Google confirmed it acquired North and its Focals smartglasses platform.
Reports had been circulating in recent days that an acquisition was in the works and now Google formally confirmed the move.
“Today we’re announcing that Google has acquired North, a pioneer in human computer interfaces and smart glasses. They’ve built a strong technology foundation, and we’re excited to have North join us in our broader efforts to build helpful devices and services,” Google’s Senior Vice President of Devices & Service Rick Osterloh wrote in a prepared statement. “We’re building towards a future where helpfulness is all around you, where all your devices just work together and technology fades into the background. We call this ambient computing.”
The team coming on board at Google will stay based in Kitchener-Waterloo Canada, where North is located.
North was formerly known as Thalmic Labs and the group previously made the Myo gesture-based input device that looks vaguely similar to work being done at Crtl Labs, a startup that Facebook acquired last year.

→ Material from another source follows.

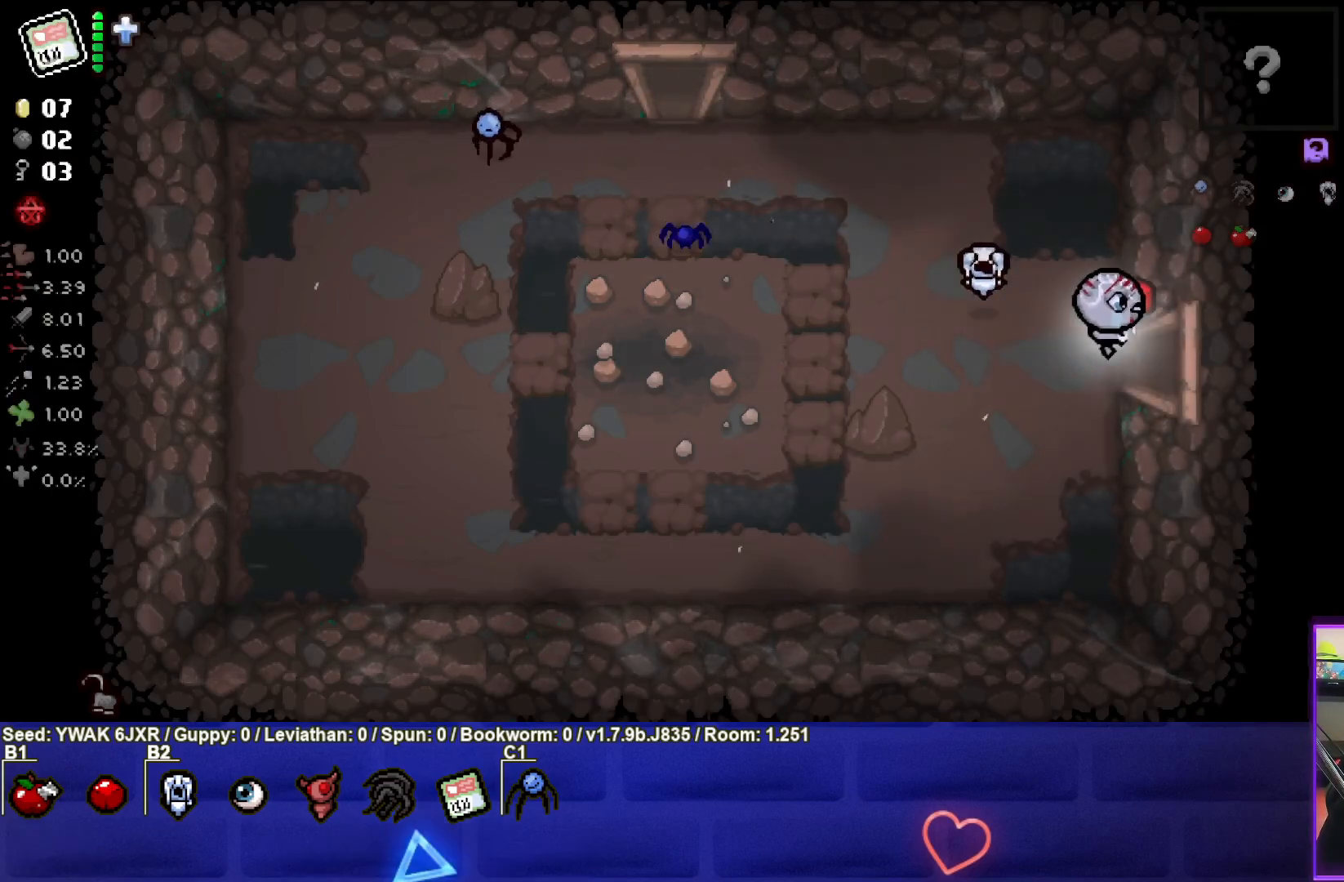
{"buttons": [], "left_stick": "right", "right_stick": "center", "events": [[200, "left_stick", "center"], [383, "left_stick", "right"]]}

It looks like there’s a major gap in tracking robustness between what Facebook acquired in 2019 and what Myo had at launch in 2016 but there’s also a multi-year gap in between the technology developments. Instead of the arm-band, Focals smartglasses became the focus of the work at North.
Focals offered simple notification features similar to a smart watch and a basic display system in a slim pair of glasses. In a statement from the founders of North the company confirmed it would not be shipping the 2.0 version of the glasses.
Google, Apple, Facebook and others continue to build toward a augmented reality platforms but difficult problems need to be solved on a number of fronts before we might see a compelling consumer AR platform emerge in the coming years. Acquiring startups can also have cascading effects on the internal structure and hardware plans at major technology companies, and we’ll be curious to see how North impacts Google’s efforts in AR.